Push a system and it pushes back — usually in ways you didn’t predict. Unexpected behavior is not an exception; it is the default.

Law 04 Scale

The bigger the system, the less control.

Large systems resist change and often oppose their own stated functions. Scale amplifies inertia, delays, and disconnect from reality.

Law 05 Coupling

You can’t change just one thing.

In a system, everything is connected. A “local” tweak can trigger global side effects, surprising outages, or bizarre feedback loops.

Law 06 Slack

Efficiency creates fragility.

Systems that operate at maximum efficiency eliminate redundancy and slack — the very things that absorb shocks. Hyper-efficient systems are dangerously brittle.

Law 07 Failure

Systems fail when most needed.

Systems tend to fail at peak stress, not during routine operation. And they fail in new and interesting ways, not just along known failure paths.

Law 08 Info

Information is distorted by the system.

The information you have is rarely the information you need. Reporting, dashboards, and status flows are all filtered by incentives, tools, and politics.

Law 09 Growth

Systems grow and encroach.

Left alone, systems accumulate rules, steps, and roles. They rarely shrink. Once started, they are hard to stop or dismantle cleanly.

Gall’s Laws for Software Engineering

From systems theory → concrete engineering practices.

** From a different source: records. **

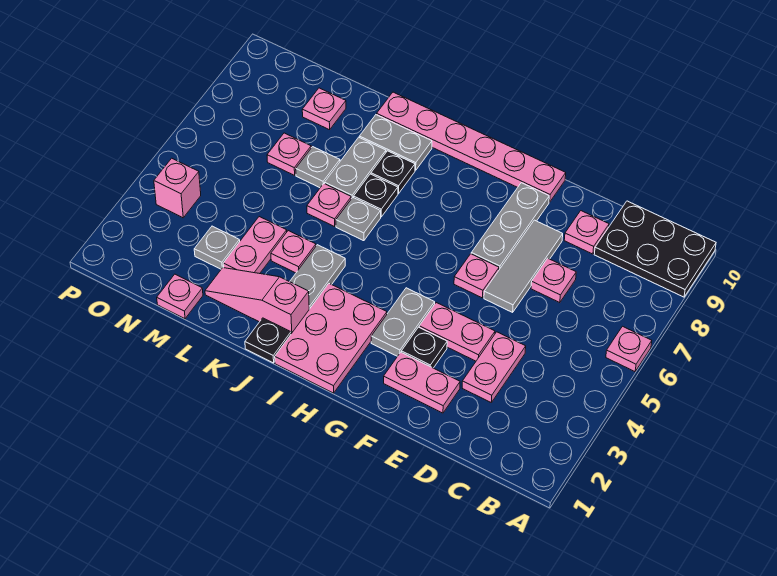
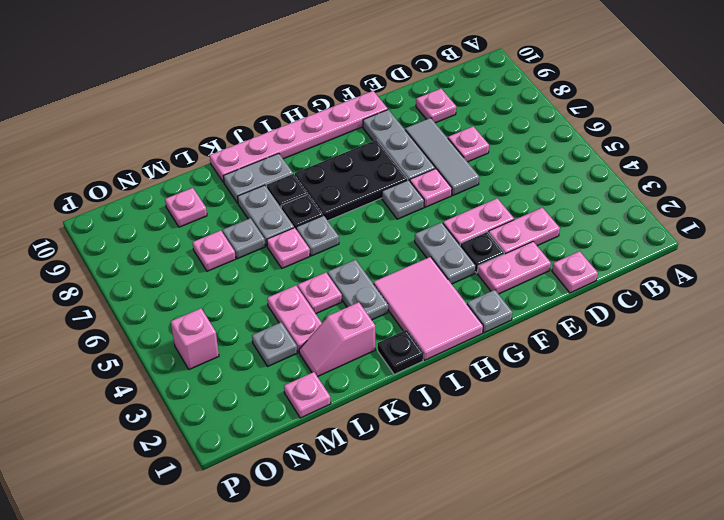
pink plate A6 level 1 -> pink plate D1 level 1
black plate A9:C10 level 1 -> black plate G7:I8 level 1
pink plate D3:D4 level 1 -> pink plate D3:E3 level 1
none -> grey plate G1 level 1
none -> grey plate G6 level 1
pink plate H1:I3 level 1 -> pink tile H1:I3 level 1
pink slope J2:L2 level 1 top J -> pink slope K2:L2 level 1 top K

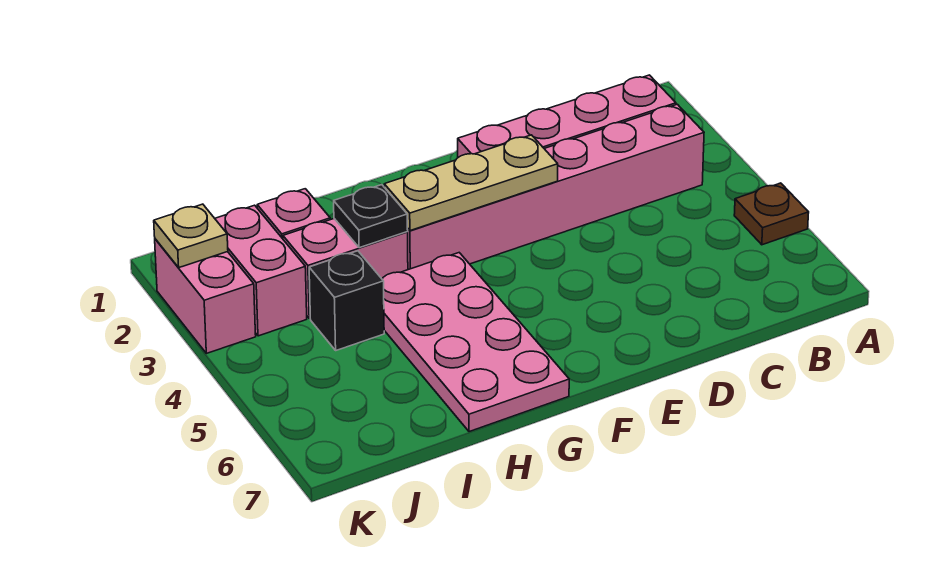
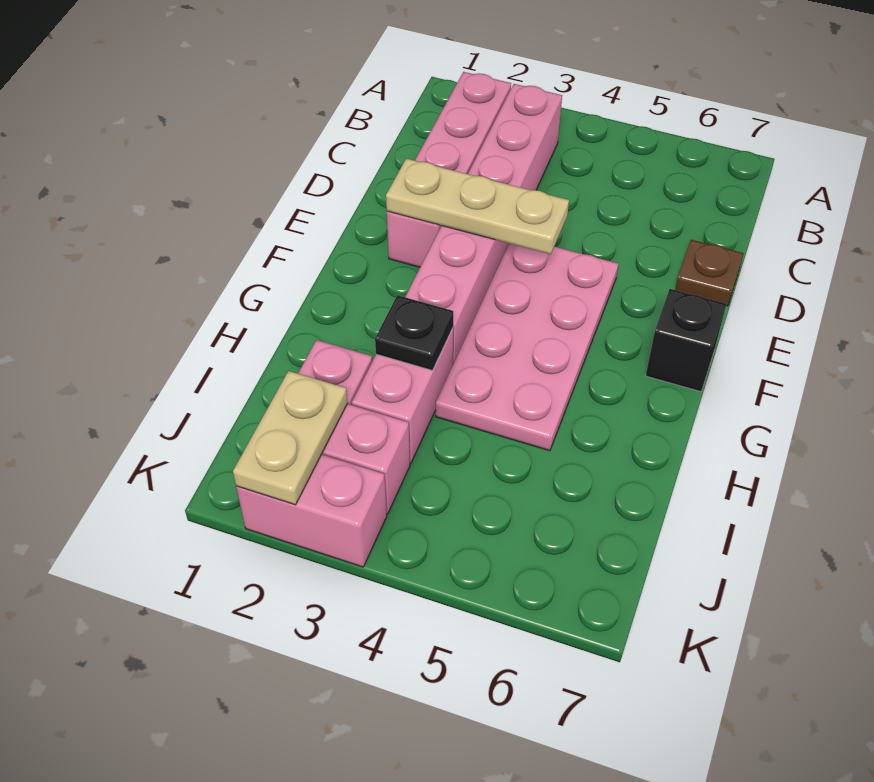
brown plate A5 level 1 -> brown plate D7 level 1
tan plate E3:G3 level 2 -> tan plate E2:E4 level 2
pink plate G4:H7 level 1 -> pink plate E4:H5 level 1
black brick I4 level 1 -> black brick F7 level 1
tan plate K2 level 2 -> tan plate J2:K2 level 2

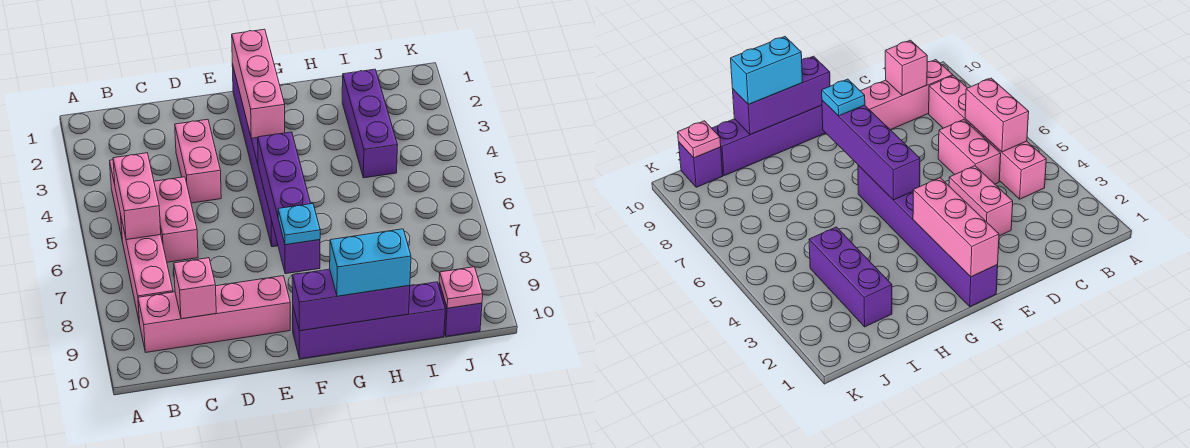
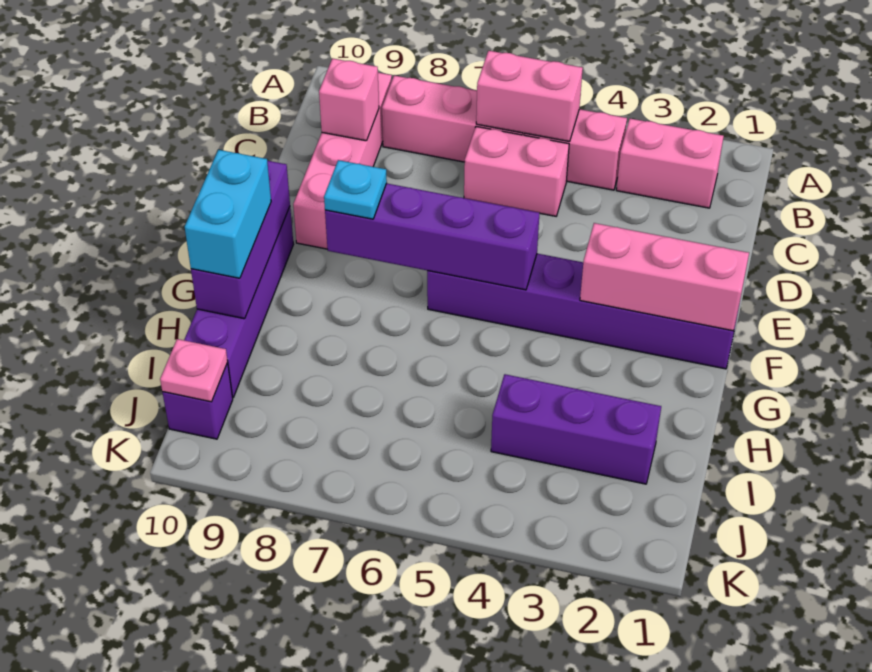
pink brick D3:D4 level 1 -> pink brick B2:B3 level 1

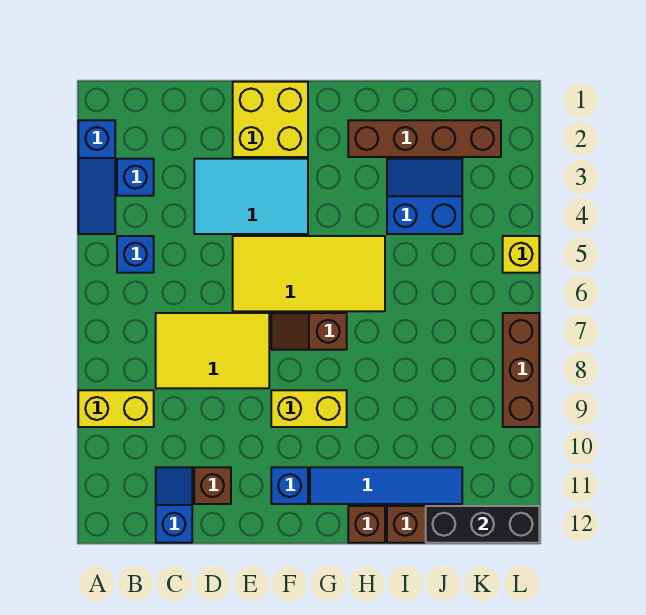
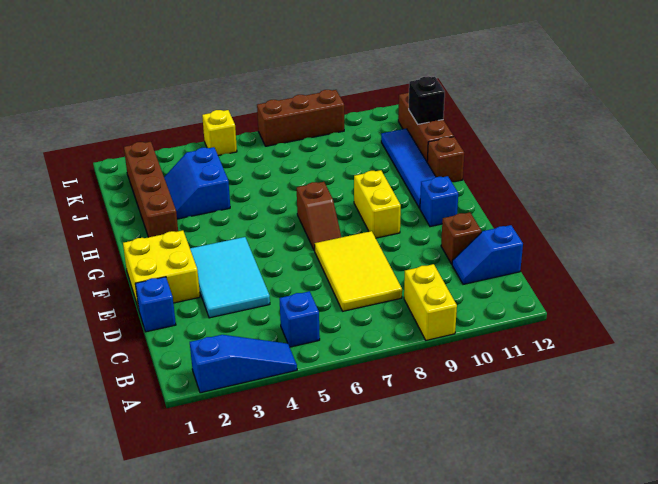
blue brick B3 level 1 -> blue brick D1 level 1
yellow tile E5:H6 level 1 -> none
black brick J12:L12 level 2 -> black brick J12 level 2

Treat your codebase, infrastructure, and organization as one interconnected system. The practices below translate Gall’s laws into everyday engineering decisions.

Practice 01 Start small

Ship a simple system that works.

Complex systems must evolve from a tiny working core.

  • Build vertical slices/MVPs instead of big-bang releases.
  • Resist premature architecture; let abstractions emerge from use.
  • Iterate in production with tight feedback loops.
Practice 02 Slack & capacity

Avoid over-optimization.

Efficiency kills resilience if you remove all buffers.

  • Keep headroom in CPU, memory, and database capacity.
  • Add circuit breakers, rate limits, and backpressure.
  • Protect time for refactoring and reliability work.
Practice 03 Coupling

Prefer loose coupling.

Tight dependencies turn small bugs into large incidents.

  • Avoid shared databases across many services.
  • Use clear boundaries and contracts between components.
  • Favor async messaging when possible to decouple timing.
Practice 04 Failure modes

Design for the weird case.

Systems fail under stress — in ways you didn’t imagine.

  • Run chaos experiments and game days.
  • Include fallback modes and degraded behavior paths.
  • Plan for dependency timeouts, flakiness, and slow partial failures.
Practice 05 Observability

Instrument reality, not theory.

Your model of the system is always missing something.

  • Make logs, metrics, and traces part of the design, not an afterthought.
  • Surface user-facing symptoms: latency, errors, saturation.
  • Optimize for debuggability — fast answers during incidents.
Practice 06 Evolution

Refactor, don’t constantly rewrite.

Large rewrites create new complex systems that don’t work yet.

  • Use strangler patterns to replace components gradually.
  • Introduce new systems behind feature flags and dark launches.
  • Keep change small and reversible whenever possible.
Practice 07 Org & process

Watch for bureaucracy creep.

Systems grow and encroach — including your processes.

  • Periodically delete or simplify rules and checklists.
  • Prefer lightweight approvals and small, frequent deploys.
  • Align ownership: teams own services end-to-end.
Practice 08 Mindset

Respect the system more than the plan.

Reality wins against architecture diagrams every time.

  • Use plans as hypotheses, not commandments.
  • Let production data and user behavior guide evolution.
  • Stay humble: assume you’re missing important interactions.
The essence: Build simple, allow slack, expect surprises, observe reality.
“Design for resilience, not elegance.”